Just past midnight, as I sat back in Max’s king-sized bed, typing away on my laptop, my cell phone buzzed on the nightstand. I looked, and it was Patricio.

Strange. He’d not called, emailed, texted—nothing—since I’d left him that voice message weeks ago. It still stung to think about how easily he’d left me behind, but it had proved I’d made the right choice.

My hand hesitated before finally tapping the glass to accept the call. “Hello?”

“Lily, I must talk to you.” His voice was frantic and scratchy, like he’d been crying.

“Patricio, what happened?”

“I must talk with you—in person.”

“Why haven’t you called me?” And why so desperate to see me out of the blue like this? Did he not understand that I had cared about him? It was not the same crazy chaotically passionate relationship I had with Max, but I’d genuinely felt something for this guy. Then he’d called me a slut, walked out of my store, and never said another word.

I did call him and leave a message to tell him we were over-over.

“This is why I must see you. I need to explain what has happened, Lily.”

I sighed and wiped my left hand over my face. I supposed, after everything, I owed him that much. “I’m in Chicago right now.”

“Chicago?”

“It’s a long story, but I’m helping Max with his…with our…with a business project. His sister is ill.”

Max called every few days with updates. It had not been going well. His sister had refused to see him for the first week and her husband spoke no English, so Max’s attempts to reason with him did no good.

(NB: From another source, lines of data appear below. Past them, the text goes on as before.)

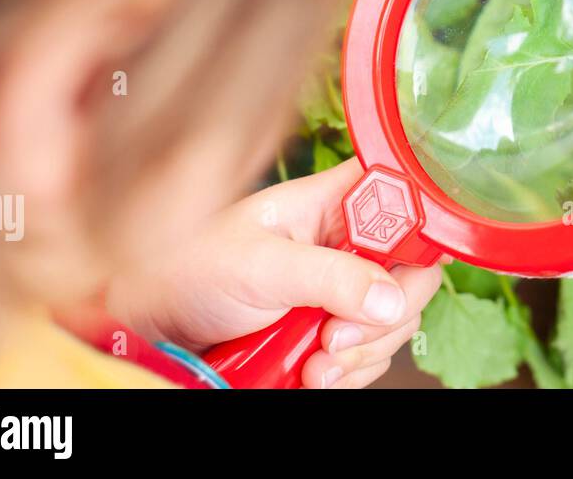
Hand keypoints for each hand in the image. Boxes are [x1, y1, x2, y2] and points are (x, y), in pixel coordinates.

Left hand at [106, 160, 440, 387]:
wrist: (151, 322)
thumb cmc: (188, 267)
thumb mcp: (261, 268)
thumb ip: (331, 277)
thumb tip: (390, 298)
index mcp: (335, 201)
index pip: (408, 199)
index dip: (420, 231)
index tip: (398, 272)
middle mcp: (346, 240)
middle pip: (412, 272)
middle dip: (385, 315)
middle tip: (338, 337)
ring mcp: (342, 287)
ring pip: (395, 320)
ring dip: (363, 352)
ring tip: (317, 363)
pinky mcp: (331, 328)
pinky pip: (368, 354)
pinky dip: (348, 372)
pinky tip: (313, 373)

Of course, Max, being a resourceful guy, got a translator and found out what he could about the situation from the doctors. Apparently, his sister had preeclampsia and kidney failure. They were trying to keep her stable long enough so the baby could be delivered prematurely and survive. Max then started looking into doctors and treatments and finally convinced the husband to talk to Max’s sister on Max’s behalf. That had only been a few days ago, and Max sounded like hell. “I can’t leave, Lily. She’s either going to die or that baby will.” I’d had no choice but to stay on and assure him I was taking care of things. So here I was, three weeks later. Luckily, Max was very organized with his business, so it hadn’t been difficult for me to step in—reviewing data for site locations for the first five stores he planned to open, discussing consumer feedback and tweaking the product lineup, meeting with the contract manufacturer to review volume projections. And then there was the hiring. The headhunter had people swarming her with applications from some of the best and biggest cosmetics companies in the world.

“I see,” said Patricio. “You are back with Maxwell, then?”

“No. I mean…” I whooshed out a breath. “It’s not like that.” I had issues to work out in my own life, which was what I was doing.

“I had wanted to speak in person, but fine. I will put all of di cards on di table,” Patricio said with that accent of his, a bit thicker than usual. He was definitely upset.

“Okay?”

“My mother and father are here in town. So are my sister, brother and their spouses along with my nephews and nieces.”

“Uh. Good for you?”

“Lily, they are all here to see you. And me, too, but mostly you.”

“Why me?”

“Because I haven’t told them that we are not getting married.”

Uh-oh. I saw where this was heading. “Then you’re going to have to tell them.” I had big issues to deal with right now, and his family drama didn’t concern me.